• **Work to be completed**
Return all of the lines below word for word, with the pictures left out.

Saved data entries
[Start of Attachment]
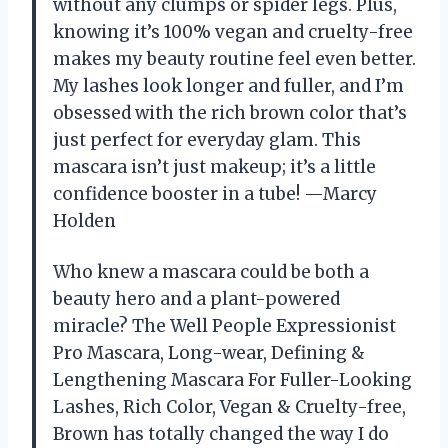
without any clumps or spider legs. Plus,
knowing it’s 100% vegan and cruelty-free
makes my beauty routine feel even better.
My lashes look longer and fuller, and I’m
obsessed with the rich brown color that’s
just perfect for everyday glam. This
mascara isn’t just makeup; it’s a little
confidence booster in a tube! —Marcy
Holden
Who knew a mascara could be both a
beauty hero and a plant-powered
miracle? The Well People Expressionist
Pro Mascara, Long-wear, Defining &
Lengthening Mascara For Fuller-Looking
Lashes, Rich Color, Vegan & Cruelty-free,
Brown has totally changed the way I do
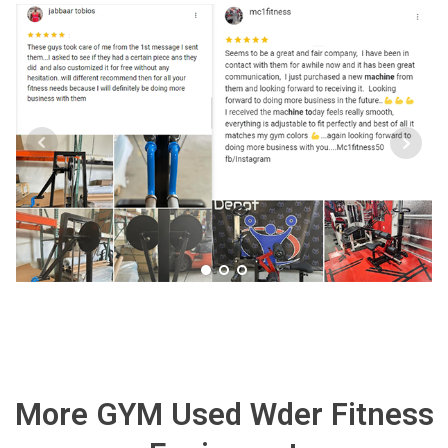
More GYM Used Wder Fitness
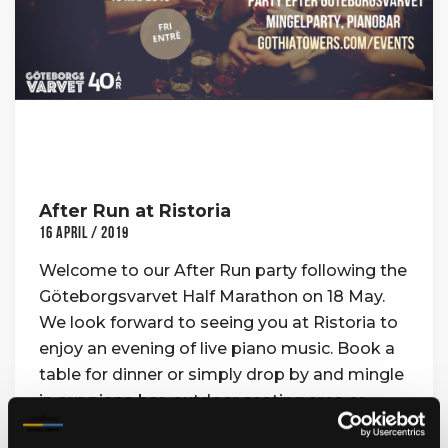
After Run at Ristoria
16 April / 2019
Welcome to our After Run party following the
Göteborgsvarvet Half Marathon on 18 May.
We look forward to seeing you at Ristoria to
enjoy an evening of live piano music. Book a
table for dinner or simply drop by and mingle
in our piano bar, outdoor seating area or
upper food bar. Where: Ristoria How: Free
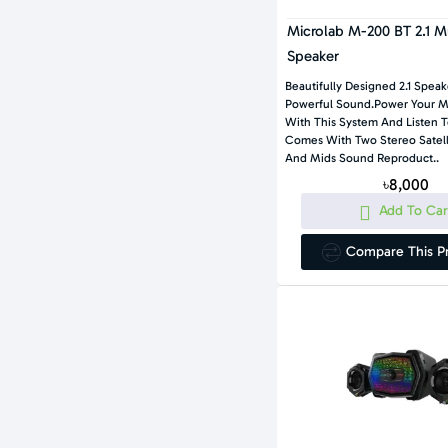
Microlab M-200 BT 2.1 M
Speaker
Beautifully Designed 2.1 Spea
Powerful Sound.Power Your Mu
With This System And Listen 
Comes With Two Stereo Satelli
And Mids Sound Reproduct..
৳8,000
Add To Car
Compare This P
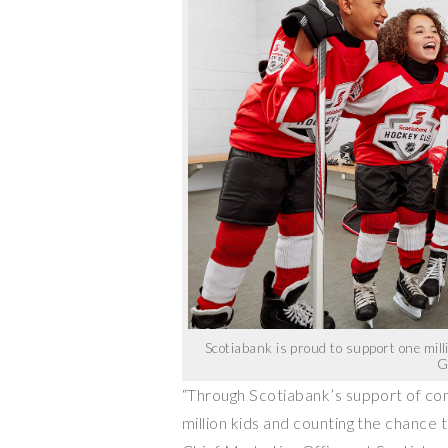
Scotiabank is proud to support one mil
G
“Through Scotiabank’s support of co
million kids and counting the chance 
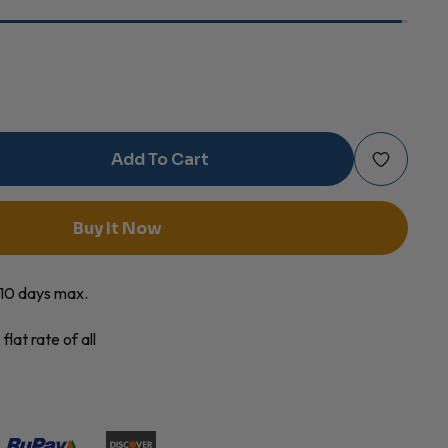
Add To Cart
e
c
Buy It Now
s
o 10 days max.
ty
flat rate of all
es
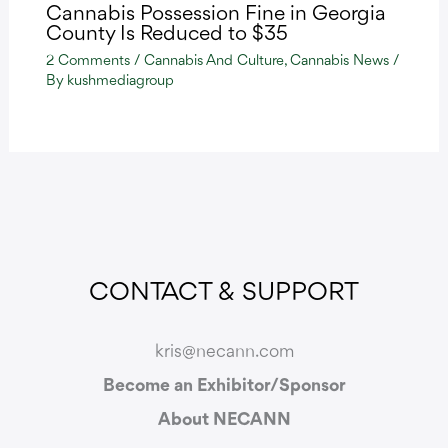
Cannabis Possession Fine in Georgia
County Is Reduced to $35
2 Comments
/
Cannabis And Culture
,
Cannabis News
/
By
kushmediagroup
CONTACT & SUPPORT
kris@necann.com
Become an Exhibitor/Sponsor
About NECANN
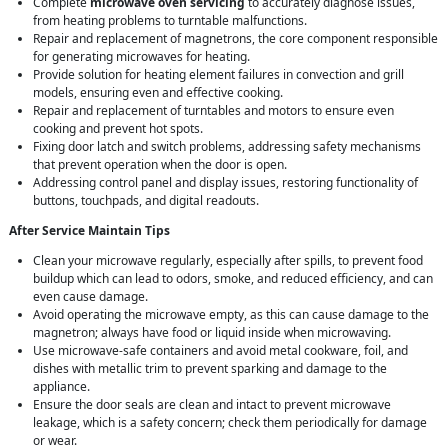
Complete
microwave oven servicing
to accurately diagnose issues,
from heating problems to turntable malfunctions.
Repair and replacement of magnetrons, the core component responsible
for generating microwaves for heating.
Provide solution for heating element failures in convection and grill
models, ensuring even and effective cooking.
Repair and replacement of turntables and motors to ensure even
cooking and prevent hot spots.
Fixing door latch and switch problems, addressing safety mechanisms
that prevent operation when the door is open.
Addressing control panel and display issues, restoring functionality of
buttons, touchpads, and digital readouts.
After Service Maintain Tips
Clean your microwave regularly, especially after spills, to prevent food
buildup which can lead to odors, smoke, and reduced efficiency, and can
even cause damage.
Avoid operating the microwave empty, as this can cause damage to the
magnetron; always have food or liquid inside when microwaving.
Use microwave-safe containers and avoid metal cookware, foil, and
dishes with metallic trim to prevent sparking and damage to the
appliance.
Ensure the door seals are clean and intact to prevent microwave
leakage, which is a safety concern; check them periodically for damage
or wear.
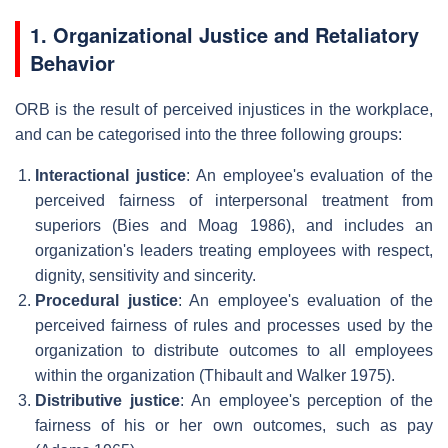
1. Organizational Justice and Retaliatory
Behavior
ORB is the result of perceived injustices in the workplace,
and can be categorised into the three following groups:
Interactional justice
: An employee's evaluation of the
perceived fairness of interpersonal treatment from
superiors (Bies and Moag 1986), and includes an
organization's leaders treating employees with respect,
dignity, sensitivity and sincerity.
Procedural justice
: An employee's evaluation of the
perceived fairness of rules and processes used by the
organization to distribute outcomes to all employees
within the organization (Thibault and Walker 1975).
Distributive justice
: An employee's perception of the
fairness of his or her own outcomes, such as pay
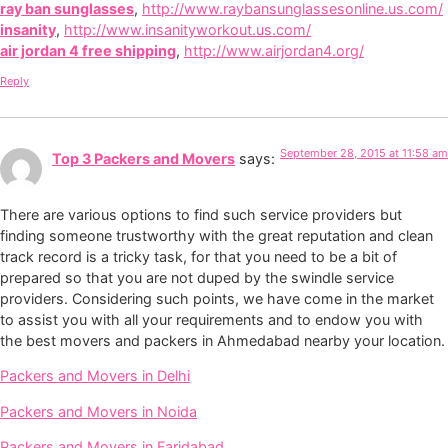
ray ban sunglasses
,
http://www.raybansunglassesonline.us.com/
insanity
,
http://www.insanityworkout.us.com/
air jordan 4 free shipping
,
http://www.airjordan4.org/
Reply
September 28, 2015 at 11:58 am
Top 3 Packers and Movers
says:
There are various options to find such service providers but
finding someone trustworthy with the great reputation and clean
track record is a tricky task, for that you need to be a bit of
prepared so that you are not duped by the swindle service
providers. Considering such points, we have come in the market
to assist you with all your requirements and to endow you with
the best movers and packers in Ahmedabad nearby your location.
Packers and Movers in Delhi
Packers and Movers in Noida
Packers and Movers in Faridabad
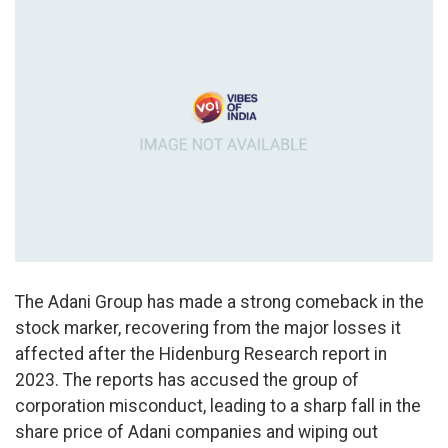
The Adani Group has made a strong comeback in the
stock marker, recovering from the major losses it
affected after the Hidenburg Research report in
2023. The reports has accused the group of
corporation misconduct, leading to a sharp fall in the
share price of Adani companies and wiping out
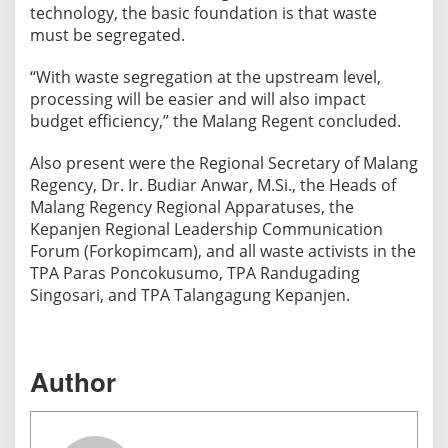
g
technology, the basic foundation is that waste
e
must be segregated.
T
r
“With waste segregation at the upstream level,
processing will be easier and will also impact
u
budget efficiency,” the Malang Regent concluded.
c
k
Also present were the Regional Secretary of Malang
D
Regency, Dr. Ir. Budiar Anwar, M.Si., the Heads of
r
Malang Regency Regional Apparatuses, the
i
Kepanjen Regional Leadership Communication
v
Forum (Forkopimcam), and all waste activists in the
e
TPA Paras Poncokusumo, TPA Randugading
r
Singosari, and TPA Talangagung Kepanjen.
s
Author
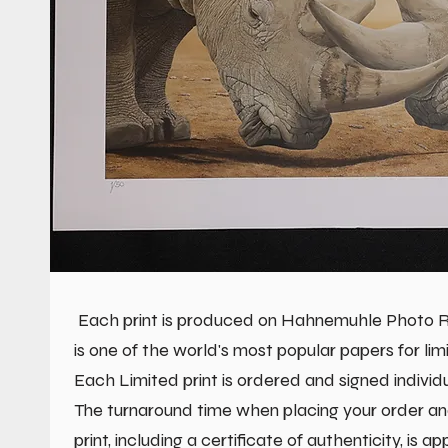
Each print is produced on Hahnemuhle Photo Ra
is one of the world's most popular papers for limi
Each Limited print is ordered and signed individu
The turnaround time when placing your order an
print, including a certificate of authenticity, is a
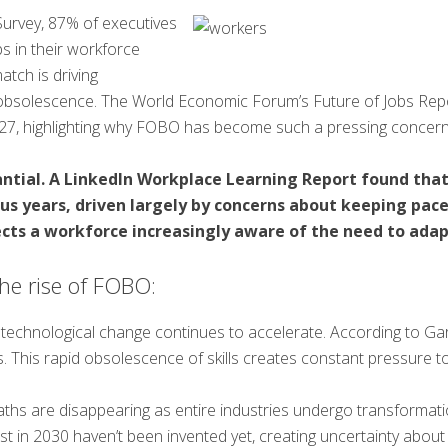
Survey, 87% of executives
ps in their workforce
atch is driving
obsolescence. The World Economic Forum’s Future of Jobs Repo
027, highlighting why FOBO has become such a pressing concern
tantial. A LinkedIn Workplace Learning Report found tha
ous years, driven largely by concerns about keeping pac
ects a workforce increasingly aware of the need to adapt
the rise of FOBO:
 technological change continues to accelerate. According to Gar
ars. This rapid obsolescence of skills creates constant pressure t
paths are disappearing as entire industries undergo transformati
xist in 2030 haven’t been invented yet, creating uncertainty abou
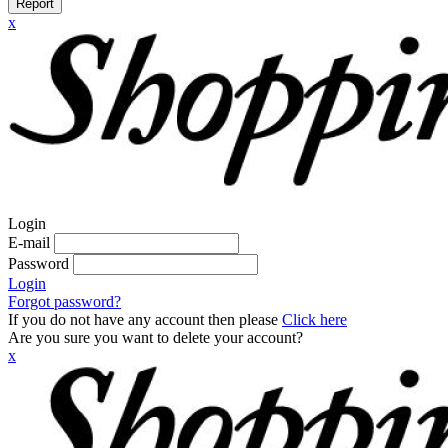
Report
x
Login
E-mail
Password
Login
Forgot password?
If you do not have any account then please
Click here
Are you sure you want to delete your account?
x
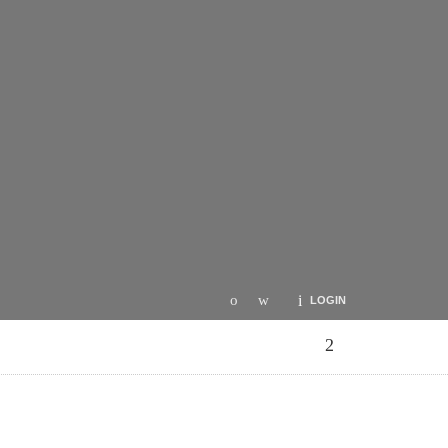
LOGIN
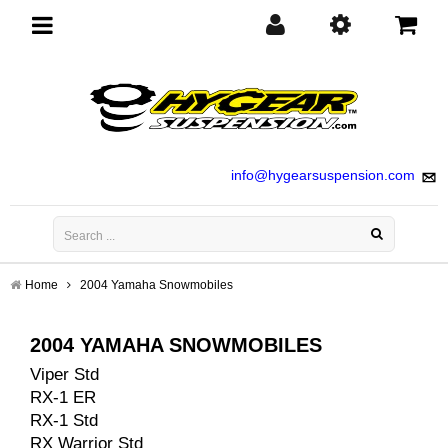
Toggle
navigation
info@hygearsuspension.com
Home
2004 Yamaha Snowmobiles
2004 YAMAHA SNOWMOBILES
Viper Std
RX-1 ER
RX-1 Std
RX Warrior Std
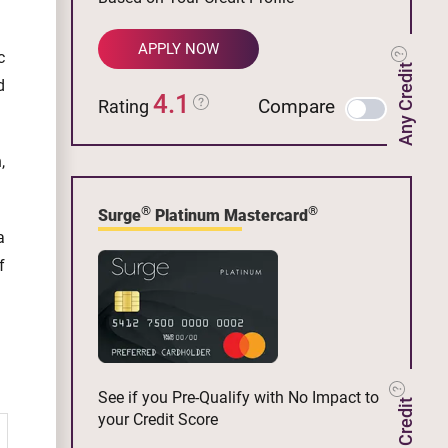
APPLY NOW
c
Any Credit
d
4.1
Compare
Rating
,
®
®
Surge
Platinum Mastercard
a
f
See if you Pre-Qualify with No Impact to
your Credit Score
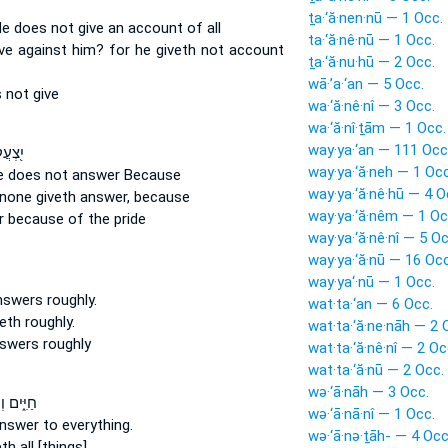
ṯa·‘ă·nen·nū — 1 Occ.
e does not give an account
of all
ta·‘ă·nê·nū — 1 Occ.
ive
against him? for he giveth not account
ṯa·‘ă·nu·hū — 2 Occ.
wā·’a·‘an — 5 Occ.
s not
give
wa·‘ă·nê·nî — 3 Occ.
wa·‘ă·nî·ṯām — 1 Occ.
way·ya·‘an — 111 Occ
 וְלֹ֣א
way·ya·‘ă·neh — 1 Occ
e does not answer
Because
way·ya·‘ă·nê·hū — 4 O
none giveth answer,
because
way·ya·‘ă·nêm — 1 Oc
r
because of the pride
way·ya·‘ă·nê·nî — 5 Oc
way·ya·‘ă·nū — 16 Occ
way·ya‘·nū — 1 Occ.
nswers
roughly.
wat·ta·‘an — 6 Occ.
eth
roughly.
wat·ta·‘ă·ne·nāh — 2 
swers
roughly
wat·ta·‘ă·nê·nî — 2 Oc
wat·ta·‘ă·nū — 2 Occ.
wə·‘ā·nāh — 3 Occ.
ְהַכֶּ֖סֶף
wə·‘ā·nā·nî — 1 Occ.
answer
to everything.
wə·‘ā·nə·ṯāh- — 4 Occ
th
all [things].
[End of Attachment]
• **Solution**
without any clumps or spider legs. Plus,
knowing it’s 100% vegan and cruelty-free
makes my beauty routine feel even better.
My lashes look longer and fuller, and I’m
obsessed with the rich brown color that’s
just perfect for everyday glam. This
mascara isn’t just makeup; it’s a little
confidence booster in a tube! —Marcy
Holden
Who knew a mascara could be both a
beauty hero and a plant-powered
miracle? The Well People Expressionist
Pro Mascara, Long-wear, Defining &
Lengthening Mascara For Fuller-Looking
Lashes, Rich Color, Vegan & Cruelty-free,
Brown has totally changed the way I do
More GYM Used Wder Fitness
After Run at Ristoria
16 April / 2019
Welcome to our After Run party following the
Göteborgsvarvet Half Marathon on 18 May.
We look forward to seeing you at Ristoria to
enjoy an evening of live piano music. Book a
table for dinner or simply drop by and mingle
in our piano bar, outdoor seating area or
upper food bar. Where: Ristoria How: Free
Microlab M-200 BT 2.1 M
Speaker
Beautifully Designed 2.1 Spea
Powerful Sound.Power Your Mu
With This System And Listen 
Comes With Two Stereo Satelli
And Mids Sound Reproduct..
৳8,000
Add To Car
Compare This P
Scotiabank is proud to support one mil
G
“Through Scotiabank’s support of co
million kids and counting the chance 
Add To Cart
e
c
Buy It Now
s
o 10 days max.
ty
flat rate of all
es
Cannabis Possession Fine in Georgia
County Is Reduced to $35
2 Comments
/
Cannabis And Culture
,
Cannabis News
/
By
kushmediagroup
CONTACT & SUPPORT
kris@necann.com
Become an Exhibitor/Sponsor
About NECANN
Complete
microwave oven servicing
to accurately diagnose issues,
from heating problems to turntable malfunctions.
Repair and replacement of magnetrons, the core component responsible
for generating microwaves for heating.
Provide solution for heating element failures in convection and grill
models, ensuring even and effective cooking.
Repair and replacement of turntables and motors to ensure even
cooking and prevent hot spots.
Fixing door latch and switch problems, addressing safety mechanisms
that prevent operation when the door is open.
Addressing control panel and display issues, restoring functionality of
buttons, touchpads, and digital readouts.
After Service Maintain Tips
Clean your microwave regularly, especially after spills, to prevent food
buildup which can lead to odors, smoke, and reduced efficiency, and can
even cause damage.
Avoid operating the microwave empty, as this can cause damage to the
magnetron; always have food or liquid inside when microwaving.
Use microwave-safe containers and avoid metal cookware, foil, and
dishes with metallic trim to prevent sparking and damage to the
appliance.
Ensure the door seals are clean and intact to prevent microwave
leakage, which is a safety concern; check them periodically for damage
or wear.
1. Organizational Justice and Retaliatory
Behavior
ORB is the result of perceived injustices in the workplace,
and can be categorised into the three following groups:
Interactional justice
: An employee's evaluation of the
perceived fairness of interpersonal treatment from
superiors (Bies and Moag 1986), and includes an
organization's leaders treating employees with respect,
dignity, sensitivity and sincerity.
Procedural justice
: An employee's evaluation of the
perceived fairness of rules and processes used by the
organization to distribute outcomes to all employees
within the organization (Thibault and Walker 1975).
Distributive justice
: An employee's perception of the
fairness of his or her own outcomes, such as pay
ray ban sunglasses
,
http://www.raybansunglassesonline.us.com/
insanity
,
http://www.insanityworkout.us.com/
air jordan 4 free shipping
,
http://www.airjordan4.org/
Reply
September 28, 2015 at 11:58 am
Top 3 Packers and Movers
says:
There are various options to find such service providers but
finding someone trustworthy with the great reputation and clean
track record is a tricky task, for that you need to be a bit of
prepared so that you are not duped by the swindle service
providers. Considering such points, we have come in the market
to assist you with all your requirements and to endow you with
the best movers and packers in Ahmedabad nearby your location.
Packers and Movers in Delhi
Packers and Movers in Noida
Packers and Movers in Faridabad
The Adani Group has made a strong comeback in the
stock marker, recovering from the major losses it
affected after the Hidenburg Research report in
2023. The reports has accused the group of
corporation misconduct, leading to a sharp fall in the
share price of Adani companies and wiping out
g
technology, the basic foundation is that waste
e
must be segregated.
T
r
“With waste segregation at the upstream level,
processing will be easier and will also impact
u
budget efficiency,” the Malang Regent concluded.
c
k
Also present were the Regional Secretary of Malang
D
Regency, Dr. Ir. Budiar Anwar, M.Si., the Heads of
r
Malang Regency Regional Apparatuses, the
i
Kepanjen Regional Leadership Communication
v
Forum (Forkopimcam), and all waste activists in the
e
TPA Paras Poncokusumo, TPA Randugading
r
Singosari, and TPA Talangagung Kepanjen.
s
Author
Each print is produced on Hahnemuhle Photo Ra
is one of the world's most popular papers for limi
Each Limited print is ordered and signed individu
The turnaround time when placing your order an
print, including a certificate of authenticity, is a
Survey, 87% of executives
ps in their workforce
atch is driving
obsolescence. The World Economic Forum’s Future of Jobs Repo
027, highlighting why FOBO has become such a pressing concern
tantial. A LinkedIn Workplace Learning Report found tha
ous years, driven largely by concerns about keeping pac
ects a workforce increasingly aware of the need to adapt
the rise of FOBO:
 technological change continues to accelerate. According to Gar
ars. This rapid obsolescence of skills creates constant pressure t
paths are disappearing as entire industries undergo transformati
xist in 2030 haven’t been invented yet, creating uncertainty abou
Report
x
Login
E-mail
Password
Login
Forgot password?
If you do not have any account then please
Click here
Are you sure you want to delete your account?
x
LOGIN
Toggle
navigation
info@hygearsuspension.com
Home
2004 Yamaha Snowmobiles
2004 YAMAHA SNOWMOBILES
Viper Std
RX-1 ER
RX-1 Std
RX Warrior Std
APPLY NOW
c
Any Credit
d
4.1
Compare
Rating
,
®
®
Surge
Platinum Mastercard
a
f
See if you Pre-Qualify with No Impact to
your Credit Score
ṯa·‘ă·nen·nū — 1 Occ.
e does not give an account
of all
ta·‘ă·nê·nū — 1 Occ.
ive
against him? for he giveth not account
ṯa·‘ă·nu·hū — 2 Occ.
wā·’a·‘an — 5 Occ.
s not
give
wa·‘ă·nê·nî — 3 Occ.
wa·‘ă·nî·ṯām — 1 Occ.
way·ya·‘an — 111 Occ
 וְלֹ֣א
way·ya·‘ă·neh — 1 Occ
e does not answer
Because
way·ya·‘ă·nê·hū — 4 O
none giveth answer,
because
way·ya·‘ă·nêm — 1 Oc
r
because of the pride
way·ya·‘ă·nê·nî — 5 Oc
way·ya·‘ă·nū — 16 Occ
way·ya‘·nū — 1 Occ.
nswers
roughly.
wat·ta·‘an — 6 Occ.
eth
roughly.
wat·ta·‘ă·ne·nāh — 2 
swers
roughly
wat·ta·‘ă·nê·nî — 2 Oc
wat·ta·‘ă·nū — 2 Occ.
wə·‘ā·nāh — 3 Occ.
ְהַכֶּ֖סֶף
wə·‘ā·nā·nî — 1 Occ.
answer
to everything.
wə·‘ā·nə·ṯāh- — 4 Occ
th
all [things].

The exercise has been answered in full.